# AIM OF THE TASK
In the email below, what status were the independent reviewers willing to consider for the draft?

# PASSAGE SHOWN
If we have to pick at the areas that are little grey, BFD for routing
protocols with GR comes as one of them.

 

Though the success of BFd with GR depend on the system design and that
there can be different ways of addressing the issue in line with the
design, 

This draft intended to provide a common solution that can be adopted.
This was originally intended for "standards track".

 

But this working group, within its rights felt that BFD would not look
for such an extension and that this need not be considered for a
standards track and 

I am certainly not debating on that. The independent reviewers however
proposed that this draft can be recorded for future and hence were
willing to

consider this draft for  a "Historic" status.The revisions to this draft
were all based on these review comments.

 

I hope this clarifies the intend of the draft and also the status of
this draft as on date. 

 

I guess, for someone who is facing this issue and looking  at a
solution, this draft gives an option (not the only one though)  to
address and that is my bottom point.

 

Thanks and Regards,

A.Palanivelan

 

From: Dave Katz [mailto:dkatz@juniper.net] 
Sent: Wednesday, October 27, 2010 10:49 PM
To: Palanivelan A (apvelan)
Cc: rtg-bfd WG; Santosh P K
Subject: Re: draft-palanivelan-bfd-v2-gr-08

 

I somehow seem to have missed the ongoing revision of this draft.

 

To underscore what Santosh says, I believe that GR interactions can be
dealt with in an informational BCP, without any modification of the base
spec.  RFC 5882 has a bunch of verbiage to try to address exactly this
scenario.

# EXTRACTED INFORMATION
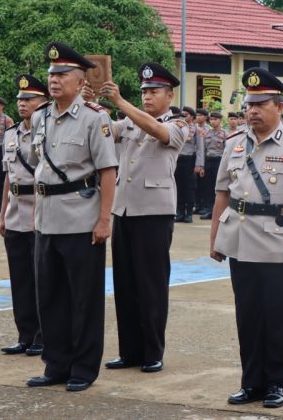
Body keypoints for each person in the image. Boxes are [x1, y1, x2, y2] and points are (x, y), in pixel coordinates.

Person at [209, 68, 283, 409]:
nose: (252, 111)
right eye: (249, 105)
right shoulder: (234, 143)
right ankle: (251, 382)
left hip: (276, 242)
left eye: (260, 104)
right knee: (247, 316)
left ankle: (275, 384)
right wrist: (215, 239)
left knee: (277, 316)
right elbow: (222, 193)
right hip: (239, 239)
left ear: (279, 106)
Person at [26, 41, 117, 392]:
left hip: (81, 220)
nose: (54, 80)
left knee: (84, 300)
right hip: (46, 220)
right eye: (52, 74)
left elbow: (107, 172)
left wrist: (104, 219)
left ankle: (83, 368)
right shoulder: (40, 117)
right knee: (50, 298)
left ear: (80, 81)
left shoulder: (95, 118)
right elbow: (38, 169)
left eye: (62, 74)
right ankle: (56, 365)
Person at [91, 62, 189, 375]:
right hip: (124, 209)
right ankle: (129, 351)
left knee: (151, 285)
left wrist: (120, 102)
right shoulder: (129, 121)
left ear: (169, 95)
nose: (147, 96)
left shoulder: (178, 124)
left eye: (154, 91)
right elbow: (106, 132)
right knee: (125, 284)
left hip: (154, 213)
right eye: (144, 91)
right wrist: (89, 105)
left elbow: (158, 132)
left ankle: (152, 351)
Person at [0, 75, 48, 356]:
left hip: (41, 210)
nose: (22, 104)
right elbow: (9, 177)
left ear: (44, 103)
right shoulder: (11, 134)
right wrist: (3, 215)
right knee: (20, 279)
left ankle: (43, 335)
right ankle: (25, 335)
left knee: (42, 280)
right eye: (20, 99)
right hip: (16, 212)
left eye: (29, 99)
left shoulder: (48, 132)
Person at [175, 106, 204, 223]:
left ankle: (189, 214)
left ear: (192, 117)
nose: (183, 116)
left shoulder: (197, 129)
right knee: (178, 187)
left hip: (189, 160)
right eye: (182, 114)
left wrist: (199, 165)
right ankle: (179, 212)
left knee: (189, 188)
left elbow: (200, 148)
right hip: (177, 159)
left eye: (186, 114)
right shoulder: (177, 127)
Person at [200, 111, 226, 220]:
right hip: (208, 161)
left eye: (215, 119)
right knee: (208, 187)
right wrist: (202, 166)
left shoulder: (225, 134)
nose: (213, 121)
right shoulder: (206, 133)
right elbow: (203, 150)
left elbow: (226, 151)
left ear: (220, 120)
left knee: (218, 187)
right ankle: (209, 210)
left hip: (219, 161)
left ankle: (218, 211)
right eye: (211, 119)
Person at [194, 108, 211, 215]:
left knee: (204, 184)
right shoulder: (193, 128)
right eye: (197, 115)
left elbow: (206, 148)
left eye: (200, 115)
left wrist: (202, 164)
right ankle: (197, 205)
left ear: (205, 117)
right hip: (193, 159)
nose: (198, 117)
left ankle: (203, 206)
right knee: (194, 185)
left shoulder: (209, 129)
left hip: (205, 159)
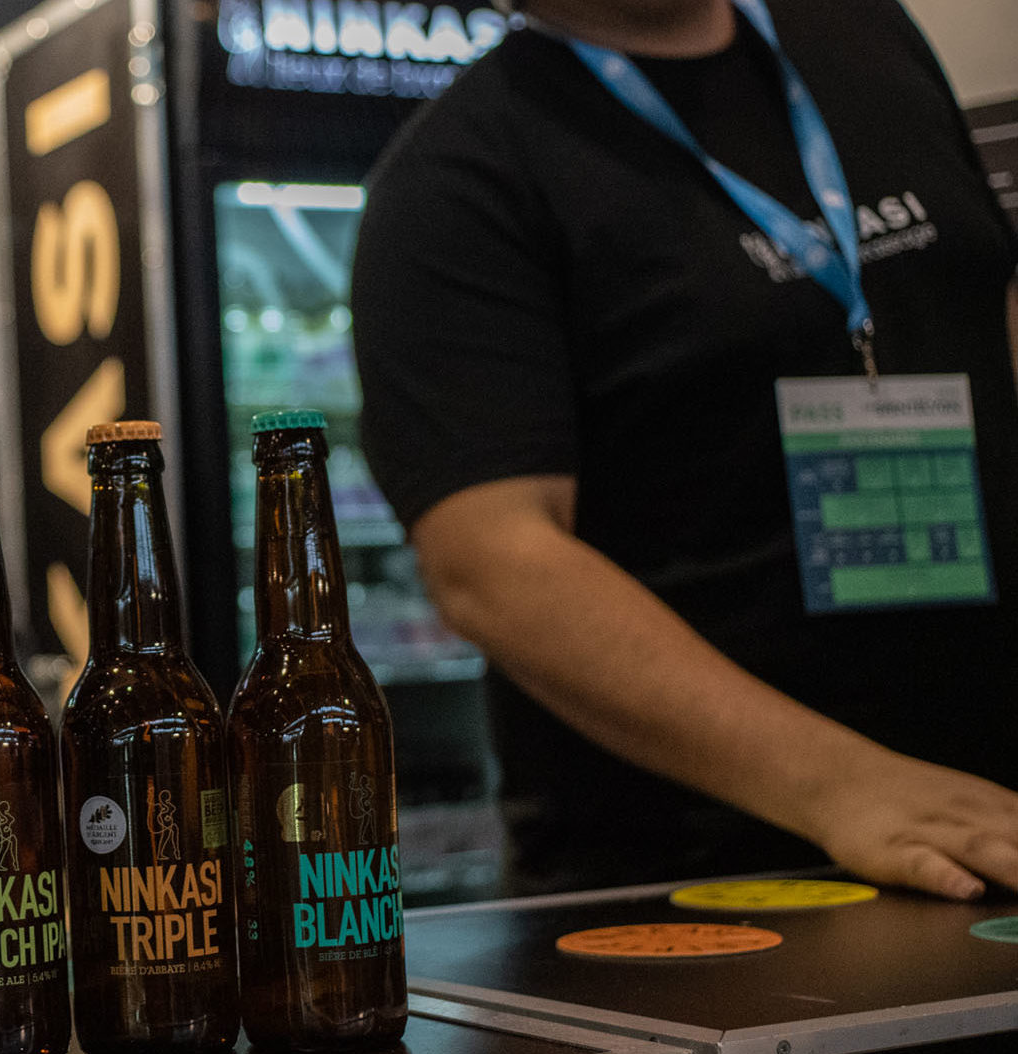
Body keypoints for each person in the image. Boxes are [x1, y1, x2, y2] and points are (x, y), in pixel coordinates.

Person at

# ANSWER
A "Historic" status.